*** Opening Exercise data ***

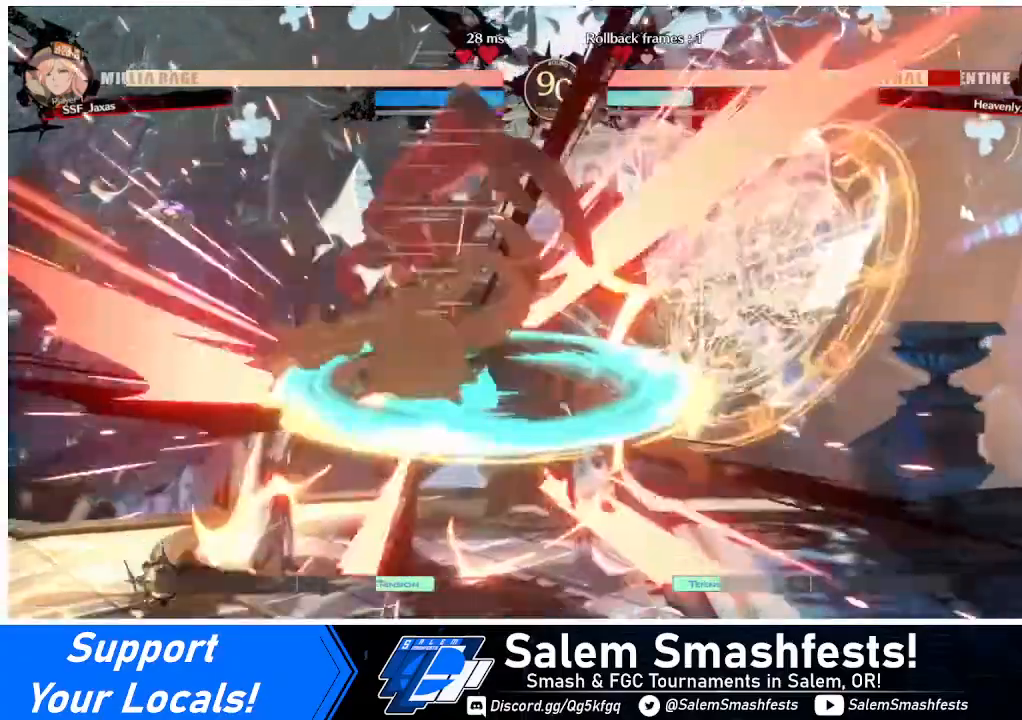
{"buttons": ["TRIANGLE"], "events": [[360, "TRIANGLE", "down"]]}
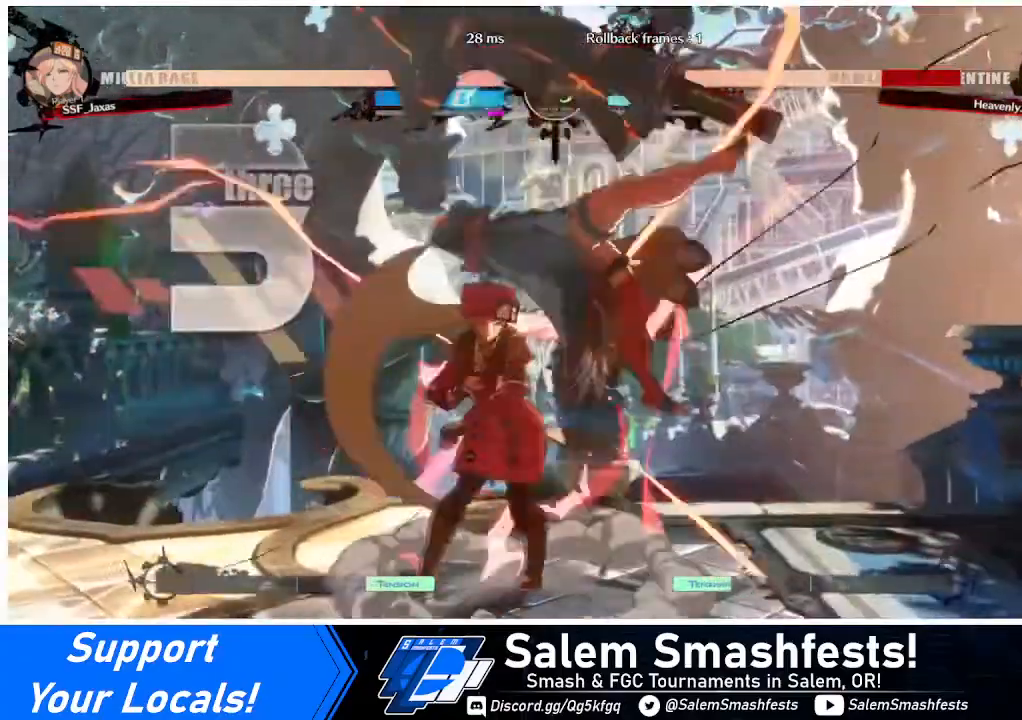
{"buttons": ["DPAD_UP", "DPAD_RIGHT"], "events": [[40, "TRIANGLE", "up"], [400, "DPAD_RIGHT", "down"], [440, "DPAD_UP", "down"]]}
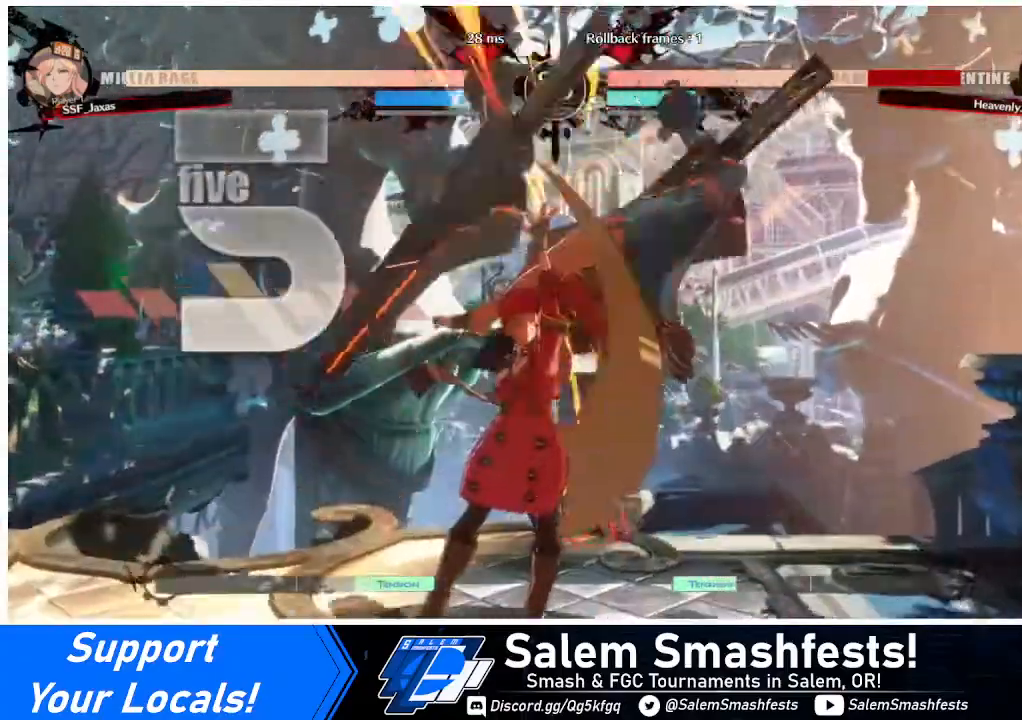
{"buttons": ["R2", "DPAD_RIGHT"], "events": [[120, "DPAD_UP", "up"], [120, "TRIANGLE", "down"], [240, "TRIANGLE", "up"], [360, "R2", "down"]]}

*** Closing Exercise data ***

#### What the task requires:
Output the data above in full and exactly, with every image left out.

#### Task result:
{"buttons": ["TRIANGLE"], "events": [[360, "TRIANGLE", "down"]]}
{"buttons": ["DPAD_UP", "DPAD_RIGHT"], "events": [[40, "TRIANGLE", "up"], [400, "DPAD_RIGHT", "down"], [440, "DPAD_UP", "down"]]}
{"buttons": ["R2", "DPAD_RIGHT"], "events": [[120, "DPAD_UP", "up"], [120, "TRIANGLE", "down"], [240, "TRIANGLE", "up"], [360, "R2", "down"]]}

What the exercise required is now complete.